------ RECORDS SHOWN

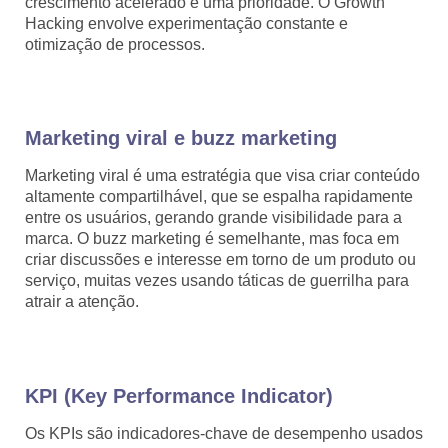
crescimento acelerado é uma prioridade. O Growth
Hacking envolve experimentação constante e
otimização de processos.
Marketing viral e buzz marketing
Marketing viral é uma estratégia que visa criar conteúdo
altamente compartilhável, que se espalha rapidamente
entre os usuários, gerando grande visibilidade para a
marca. O buzz marketing é semelhante, mas foca em
criar discussões e interesse em torno de um produto ou
serviço, muitas vezes usando táticas de guerrilha para
atrair a atenção.
KPI (Key Performance Indicator)
Os KPIs são indicadores-chave de desempenho usados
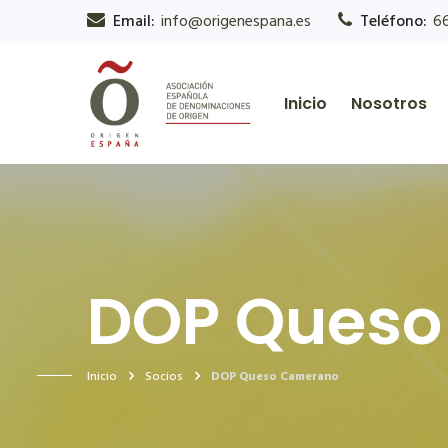
Email:
info@origenespana.es
Teléfono:
6
Inicio
Nosotros
DOP Queso
Inicio
Socios
DOP Queso Camerano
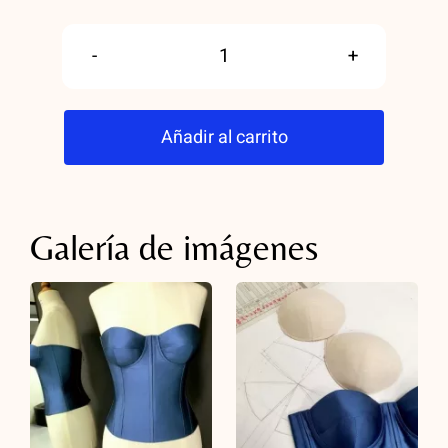
Reserva
curso
Añadir al carrito
PATRÓN
TÉCNICO
DE
Galería de imágenes
CORSET
A
MEDIDA
cantidad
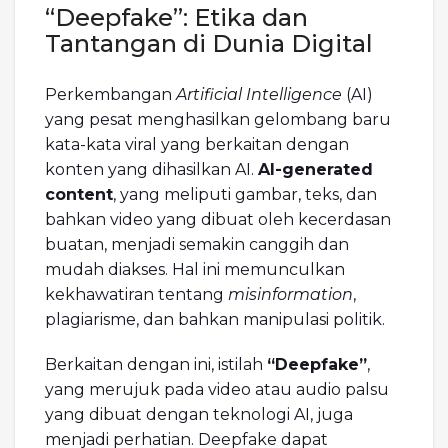
“Deepfake”: Etika dan
Tantangan di Dunia Digital
Perkembangan
Artificial Intelligence
(AI)
yang pesat menghasilkan gelombang baru
kata-kata viral yang berkaitan dengan
konten yang dihasilkan AI.
AI-generated
content
, yang meliputi gambar, teks, dan
bahkan video yang dibuat oleh kecerdasan
buatan, menjadi semakin canggih dan
mudah diakses. Hal ini memunculkan
kekhawatiran tentang
misinformation
,
plagiarisme, dan bahkan manipulasi politik.
Berkaitan dengan ini, istilah
“Deepfake”
,
yang merujuk pada video atau audio palsu
yang dibuat dengan teknologi AI, juga
menjadi perhatian. Deepfake dapat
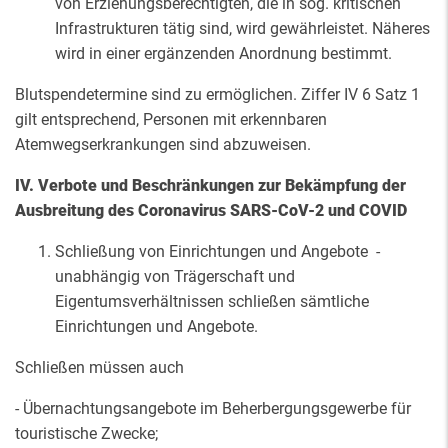
von Erziehungsberechtigten, die in sog. kritischen
Infrastrukturen tätig sind, wird gewährleistet. Näheres
wird in einer ergänzenden Anordnung bestimmt.
Blutspendetermine sind zu ermöglichen. Ziffer IV 6 Satz 1
gilt entsprechend, Personen mit erkennbaren
Atemwegserkrankungen sind abzuweisen.
IV. Verbote und Beschränkungen zur Bekämpfung der
Ausbreitung des Coronavirus SARS-CoV-2 und COVID
Schließung von Einrichtungen und Angebote -
unabhängig von Trägerschaft und
Eigentumsverhältnissen schließen sämtliche
Einrichtungen und Angebote.
Schließen müssen auch
- Übernachtungsangebote im Beherbergungsgewerbe für
touristische Zwecke;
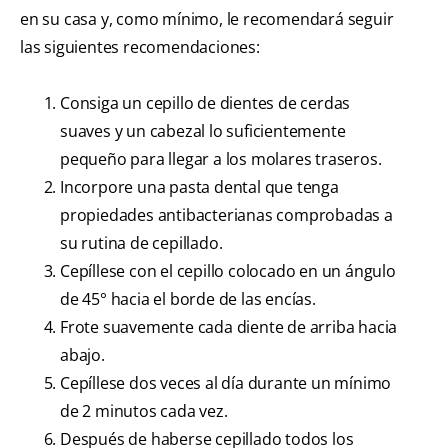
en su casa y, como mínimo, le recomendará seguir
las siguientes recomendaciones:
Consiga un cepillo de dientes de cerdas
suaves y un cabezal lo suficientemente
pequeño para llegar a los molares traseros.
Incorpore una pasta dental que tenga
propiedades antibacterianas comprobadas a
su rutina de cepillado.
Cepíllese con el cepillo colocado en un ángulo
de 45° hacia el borde de las encías.
Frote suavemente cada diente de arriba hacia
abajo.
Cepíllese dos veces al día durante un mínimo
de 2 minutos cada vez.
Después de haberse cepillado todos los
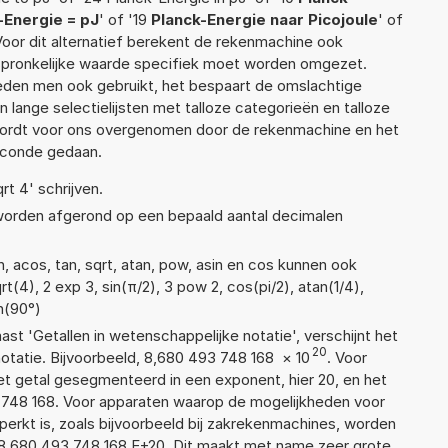
-Energie = pJ
' of '19
Planck-Energie naar Picojoule
' of
 Voor dit alternatief berekent de rekenmachine ook
rspronkelijke waarde specifiek moet worden omgezet.
den men ook gebruikt, het bespaart de omslachtige
n lange selectielijsten met talloze categorieën en talloze
wordt voor ons overgenomen door de rekenmachine en het
econde gedaan.
rt 4' schrijven.
 worden afgerond op een bepaald aantal decimalen
, acos, tan, sqrt, atan, pow, asin en cos kunnen ook
t(4), 2 exp 3, sin(π/2), 3 pow 2, cos(pi/2), atan(1/4),
an(90°)
aast 'Getallen in wetenschappelijke notatie', verschijnt het
20
atie. Bijvoorbeeld, 8,680 493 748 168
×
10
. Voor
t getal gesegmenteerd in een exponent, hier 20, en het
93 748 168. Voor apparaten waarop de mogelijkheden voor
erkt is, zoals bijvoorbeeld bij zakrekenmachines, worden
8,680 493 748 168 E+20. Dit maakt met name zeer grote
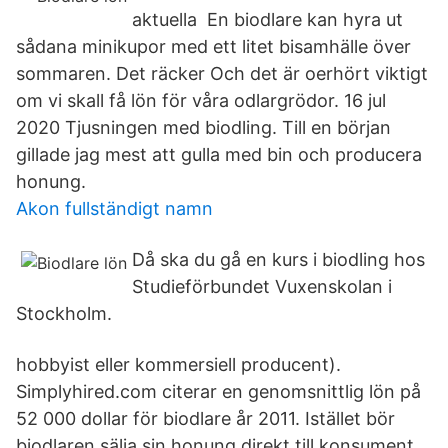
aktuella En biodlare kan hyra ut
sådana minikupor med ett litet bisamhälle över
sommaren. Det räcker Och det är oerhört viktigt
om vi skall få lön för våra odlargrödor. 16 jul
2020 Tjusningen med biodling. Till en början
gillade jag mest att gulla med bin och producera
honung.
Akon fullständigt namn
Då ska du gå en kurs i biodling hos
Studieförbundet Vuxenskolan i
Stockholm.
hobbyist eller kommersiell producent).
Simplyhired.com citerar en genomsnittlig lön på
52 000 dollar för biodlare år 2011. Istället bör
biodlaren sälja sin honung direkt till konsument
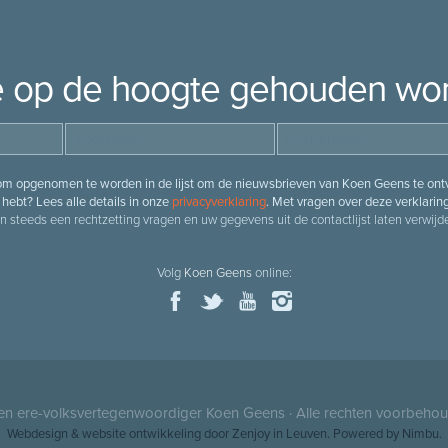
je op de hoogte gehouden wo
 om opgenomen te worden in de lijst om de nieuwsbrieven van Koen Geens te ontv
hebt? Lees alle details in onze
privacyverklaring
. Met vragen over deze verklarin
n steeds een rechtzetting vragen en uw gegevens uit de contactlijst laten verwijde
Volg
Koen Geens
online:
 en ere-volksvertegenwoordiger
Koen Geens
· Alle rechten voorbeho
Webdesign
&
website ontwikkeling
door
Zenjoy in Leuven
. Powered by
Nimbu
.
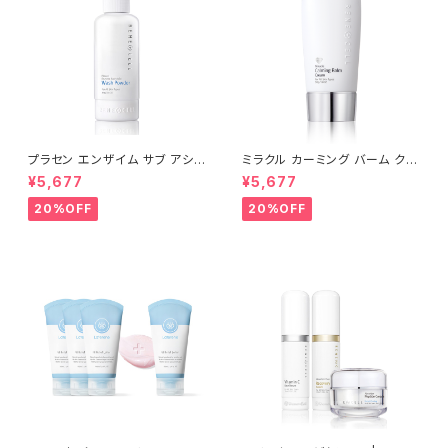
プラセン エンザイム サブ アシッ
ミラクル カーミング バーム クリ
ド ウォッシュパウダー 80g |Pla
ーム 50g【※箱無し】| Miracle
¥5,677
¥5,677
cen Enzyme Sub-Acid Was
Calming Cream【Rene-Cel
h Powder│毛穴ケア・低刺激・
l】ルネセル
20%OFF
20%OFF
弱酸性・酵素洗顔【Rene-Cell】
ルネセル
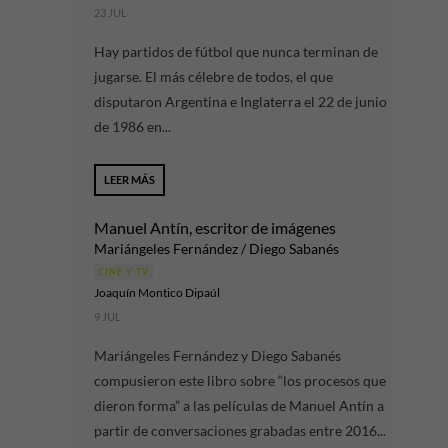
23 JUL
Hay partidos de fútbol que nunca terminan de
jugarse. El más célebre de todos, el que
disputaron Argentina e Inglaterra el 22 de junio
de 1986 en...
LEER MÁS
Manuel Antín, escritor de imágenes
Mariángeles Fernández / Diego Sabanés
CINE Y TV
Joaquín Montico Dipaúl
9 JUL
Mariángeles Fernández y Diego Sabanés
compusieron este libro sobre “los procesos que
dieron forma” a las películas de Manuel Antín a
partir de conversaciones grabadas entre 2016...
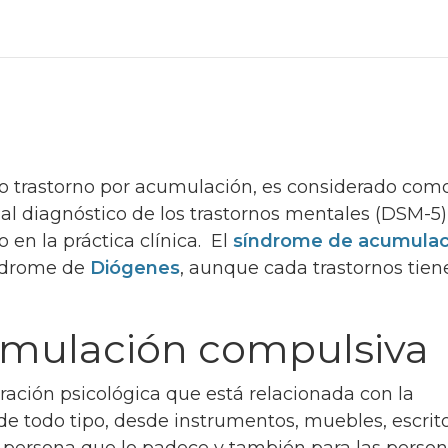
 trastorno por acumulación, es considerado com
al diagnóstico de los trastornos mentales (DSM-5)
 en la práctica clínica. El
síndrome de acumulac
índrome de
Diógenes
, aunque cada trastornos tien
mulación compulsiva
ación psicológica que está relacionada con la
e todo tipo, desde instrumentos, muebles, escrito
a persona que lo padece y también para las perso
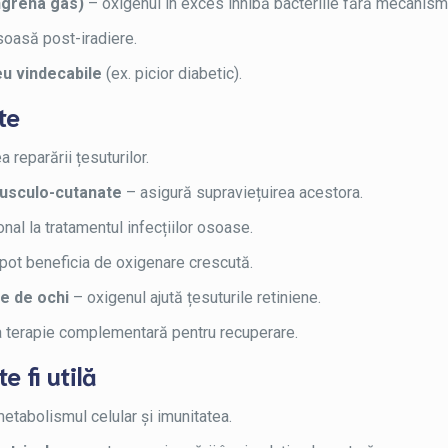
ngrena gas)
– oxigenul în exces inhibă bacteriile fără mecanism
oasă post-iradiere.
eu vindecabile
(ex. picior diabetic).
te
 reparării țesuturilor.
musculo-cutanate
– asigură supraviețuirea acestora.
nal la tratamentul infecțiilor osoase.
pot beneficia de oxigenare crescută.
re de ochi
– oxigenul ajută țesuturile retiniene.
 terapie complementară pentru recuperare.
e fi utilă
etabolismul celular și imunitatea.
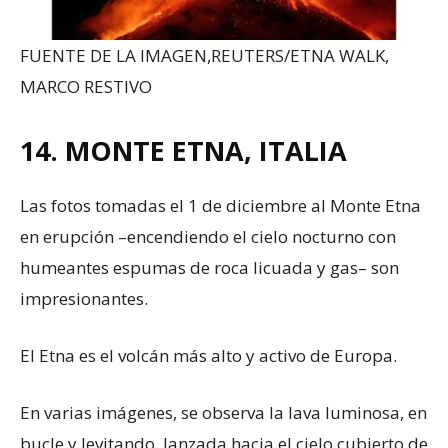
FUENTE DE LA IMAGEN,
REUTERS/ETNA WALK,
MARCO RESTIVO
14. MONTE ETNA, ITALIA
Las fotos tomadas el 1 de diciembre al Monte Etna
en erupción –encendiendo el cielo nocturno con
humeantes espumas de roca licuada y gas– son
impresionantes.
El Etna es el volcán más alto y activo de Europa.
En varias imágenes, se observa la lava luminosa, en
bucle y levitando, lanzada hacia el cielo cubierto de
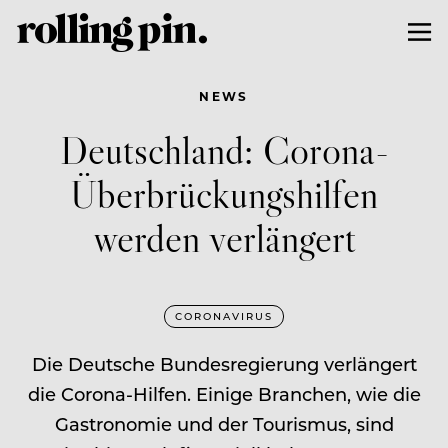
NEWS
Deutschland: Corona-
Überbrückungshilfen
werden verlängert
CORONAVIRUS
Die Deutsche Bundesregierung verlängert
die Corona-Hilfen. Einige Branchen, wie die
Gastronomie und der Tourismus, sind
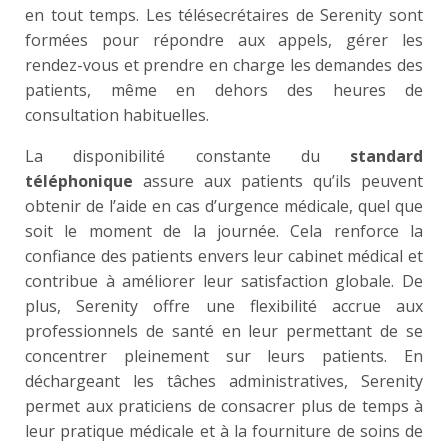
en tout temps. Les télésecrétaires de Serenity sont
formées pour répondre aux appels, gérer les
rendez-vous et prendre en charge les demandes des
patients, même en dehors des heures de
consultation habituelles.
La disponibilité constante du
standard
téléphonique
assure aux patients qu’ils peuvent
obtenir de l’aide en cas d’urgence médicale, quel que
soit le moment de la journée. Cela renforce la
confiance des patients envers leur cabinet médical et
contribue à améliorer leur satisfaction globale. De
plus, Serenity offre une flexibilité accrue aux
professionnels de santé en leur permettant de se
concentrer pleinement sur leurs patients. En
déchargeant les tâches administratives, Serenity
permet aux praticiens de consacrer plus de temps à
leur pratique médicale et à la fourniture de soins de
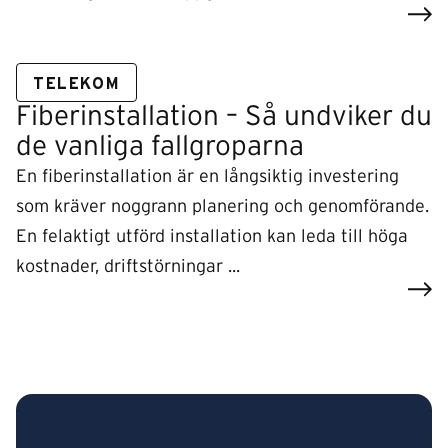
TELEKOM
Fiberinstallation – Så undviker du
de vanliga fallgroparna
En fiberinstallation är en långsiktig investering
som kräver noggrann planering och genomförande.
En felaktigt utförd installation kan leda till höga
kostnader, driftstörningar ...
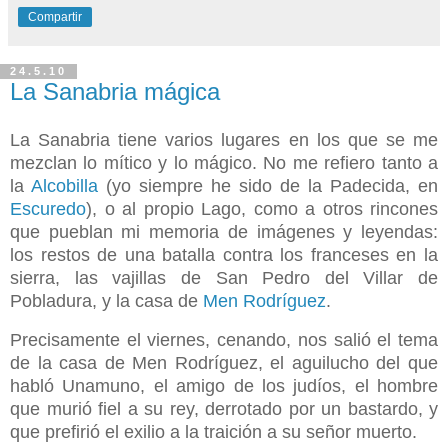
Compartir
24.5.10
La Sanabria mágica
La Sanabria tiene varios lugares en los que se me
mezclan lo mítico y lo mágico. No me refiero tanto a
la
Alcobilla
(yo siempre he sido de la Padecida, en
Escuredo
), o al propio Lago, como a otros rincones
que pueblan mi memoria de imágenes y leyendas:
los restos de una batalla contra los franceses en la
sierra, las vajillas de San Pedro del Villar de
Pobladura, y la casa de
Men Rodríguez
.
Precisamente el viernes, cenando, nos salió el tema
de la casa de Men Rodríguez, el aguilucho del que
habló Unamuno, el amigo de los judíos, el hombre
que murió fiel a su rey, derrotado por un bastardo, y
que prefirió el exilio a la traición a su señor muerto.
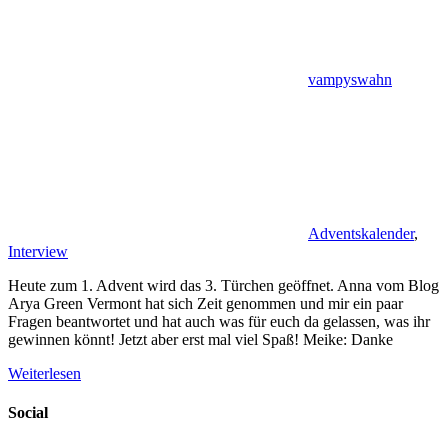
vampyswahn
Adventskalender
,
Interview
Heute zum 1. Advent wird das 3. Türchen geöffnet. Anna vom Blog
Arya Green Vermont hat sich Zeit genommen und mir ein paar
Fragen beantwortet und hat auch was für euch da gelassen, was ihr
gewinnen könnt! Jetzt aber erst mal viel Spaß! Meike: Danke
Weiterlesen
Social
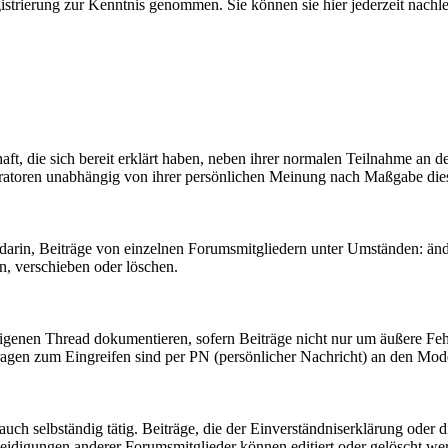
gistrierung zur Kenntnis genommen. Sie können sie hier jederzeit nachl
t, die sich bereit erklärt haben, neben ihrer normalen Teilnahme an d
oderatoren unabhängig von ihrer persönlichen Meinung nach Maßgabe die
arin, Beiträge von einzelnen Forumsmitgliedern unter Umständen: änd
, verschieben oder löschen.
igenen Thread dokumentieren, sofern Beiträge nicht nur um äußere Feh
agen zum Eingreifen sind per PN (persönlicher Nachricht) an den Mode
ch selbständig tätig. Beiträge, die der Einverständniserklärung oder
leidigungen anderer Forumsmitglieder können editiert oder gelöscht w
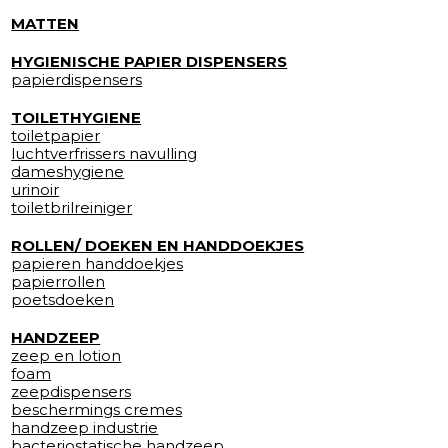
MATTEN
HYGIENISCHE PAPIER DISPENSERS
papierdispensers
TOILETHYGIENE
toiletpapier
luchtverfrissers navulling
dameshygiene
urinoir
toiletbrilreiniger
ROLLEN/ DOEKEN EN HANDDOEKJES
papieren handdoekjes
papierrollen
poetsdoeken
HANDZEEP
zeep en lotion
foam
zeepdispensers
beschermings cremes
handzeep industrie
bacteriostatische handzeep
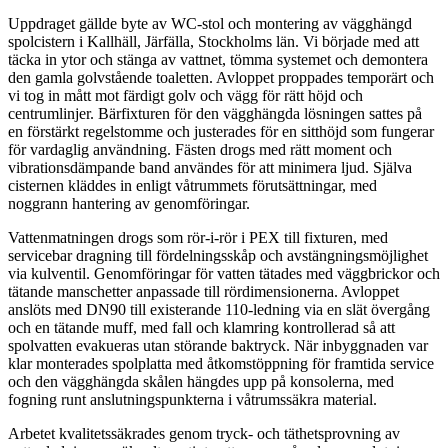
Uppdraget gällde byte av WC-stol och montering av vägghängd
spolcistern i Kallhäll, Järfälla, Stockholms län. Vi började med att
täcka in ytor och stänga av vattnet, tömma systemet och demontera
den gamla golvstående toaletten. Avloppet proppades temporärt och
vi tog in mått mot färdigt golv och vägg för rätt höjd och
centrumlinjer. Bärfixturen för den vägghängda lösningen sattes på
en förstärkt regelstomme och justerades för en sitthöjd som fungerar
för vardaglig användning. Fästen drogs med rätt moment och
vibrationsdämpande band användes för att minimera ljud. Själva
cisternen kläddes in enligt våtrummets förutsättningar, med
noggrann hantering av genomföringar.
Vattenmatningen drogs som rör‑i‑rör i PEX till fixturen, med
servicebar dragning till fördelningsskåp och avstängningsmöjlighet
via kulventil. Genomföringar för vatten tätades med väggbrickor och
tätande manschetter anpassade till rördimensionerna. Avloppet
anslöts med DN90 till existerande 110‑ledning via en slät övergång
och en tätande muff, med fall och klamring kontrollerad så att
spolvatten evakueras utan störande baktryck. När inbyggnaden var
klar monterades spolplatta med åtkomstöppning för framtida service
och den vägghängda skålen hängdes upp på konsolerna, med
fogning runt anslutningspunkterna i våtrumssäkra material.
Arbetet kvalitetssäkrades genom tryck- och täthetsprovning av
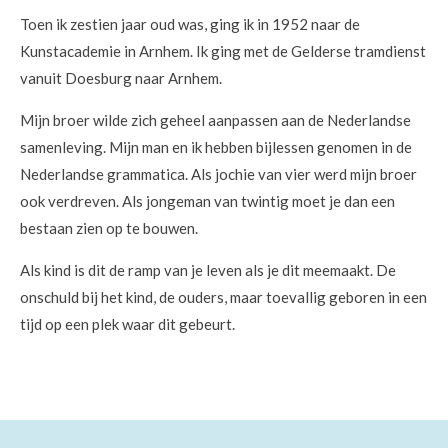
Toen ik zestien jaar oud was, ging ik in 1952 naar de
Kunstacademie in Arnhem. Ik ging met de Gelderse tramdienst
vanuit Doesburg naar Arnhem.
Mijn broer wilde zich geheel aanpassen aan de Nederlandse
samenleving. Mijn man en ik hebben bijlessen genomen in de
Nederlandse grammatica. Als jochie van vier werd mijn broer
ook verdreven. Als jongeman van twintig moet je dan een
bestaan zien op te bouwen.
Als kind is dit de ramp van je leven als je dit meemaakt. De
onschuld bij het kind, de ouders, maar toevallig geboren in een
tijd op een plek waar dit gebeurt.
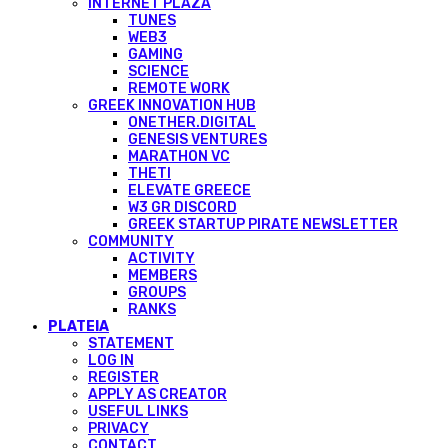
INTERNET PLAZA
TUNES
WEB3
GAMING
SCIENCE
REMOTE WORK
GREEK INNOVATION HUB
ONETHER.DIGITAL
GENESIS VENTURES
MARATHON VC
THETI
ELEVATE GREECE
W3 GR DISCORD
GREEK STARTUP PIRATE NEWSLETTER
COMMUNITY
ACTIVITY
MEMBERS
GROUPS
RANKS
PLATEIA
STATEMENT
LOG IN
REGISTER
APPLY AS CREATOR
USEFUL LINKS
PRIVACY
CONTACT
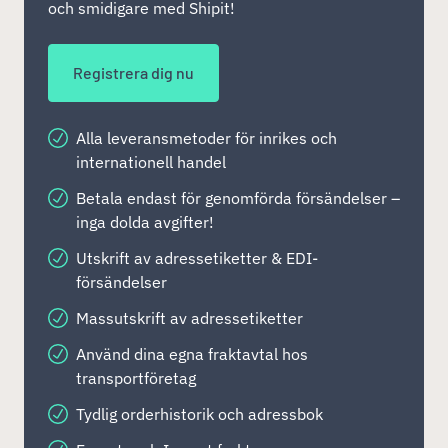
och smidigare med Shipit!
Registrera dig nu
Alla leveransmetoder för inrikes och
internationell handel
Betala endast för genomförda försändelser –
inga dolda avgifter!
Utskrift av adressetiketter & EDI-
försändelser
Massutskrift av adressetiketter
Använd dina egna fraktavtal hos
transportföretag
Tydlig orderhistorik och adressbok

------------

WHAT THE TASK ASKS =
Return the lines above from the one with "marca. O buzz" through the one with "Schließen müssen auch", verbatim and nothing else. Omit every picture.

RESPONSE TO THIS TASK =
marca. O buzz marketing é semelhante, mas foca em
criar discussões e interesse em torno de um produto ou
serviço, muitas vezes usando táticas de guerrilha para
atrair a atenção.
KPI (Key Performance Indicator)
Os KPIs são indicadores-chave de desempenho usados
Email:
info@origenespana.es
Teléfono:
6
Inicio
Nosotros
DOP Queso
Inicio
Socios
DOP Queso Camerano
Reserva
curso
Añadir al carrito
PATRÓN
TÉCNICO
DE
Galería de imágenes
CORSET
A
MEDIDA
cantidad
“Deepfake”: Etika dan
Tantangan di Dunia Digital
Perkembangan
Artificial Intelligence
(AI)
yang pesat menghasilkan gelombang baru
kata-kata viral yang berkaitan dengan
konten yang dihasilkan AI.
AI-generated
content
, yang meliputi gambar, teks, dan
bahkan video yang dibuat oleh kecerdasan
buatan, menjadi semakin canggih dan
mudah diakses. Hal ini memunculkan
kekhawatiran tentang
misinformation
,
plagiarisme, dan bahkan manipulasi politik.
Berkaitan dengan ini, istilah
“Deepfake”
,
yang merujuk pada video atau audio palsu
yang dibuat dengan teknologi AI, juga
menjadi perhatian. Deepfake dapat
von Erziehungsberechtigten, die in sog. kritischen
Infrastrukturen tätig sind, wird gewährleistet. Näheres
wird in einer ergänzenden Anordnung bestimmt.
Blutspendetermine sind zu ermöglichen. Ziffer IV 6 Satz 1
gilt entsprechend, Personen mit erkennbaren
Atemwegserkrankungen sind abzuweisen.
IV. Verbote und Beschränkungen zur Bekämpfung der
Ausbreitung des Coronavirus SARS-CoV-2 und COVID
Schließung von Einrichtungen und Angebote -
unabhängig von Trägerschaft und
Eigentumsverhältnissen schließen sämtliche
Einrichtungen und Angebote.
Schließen müssen auch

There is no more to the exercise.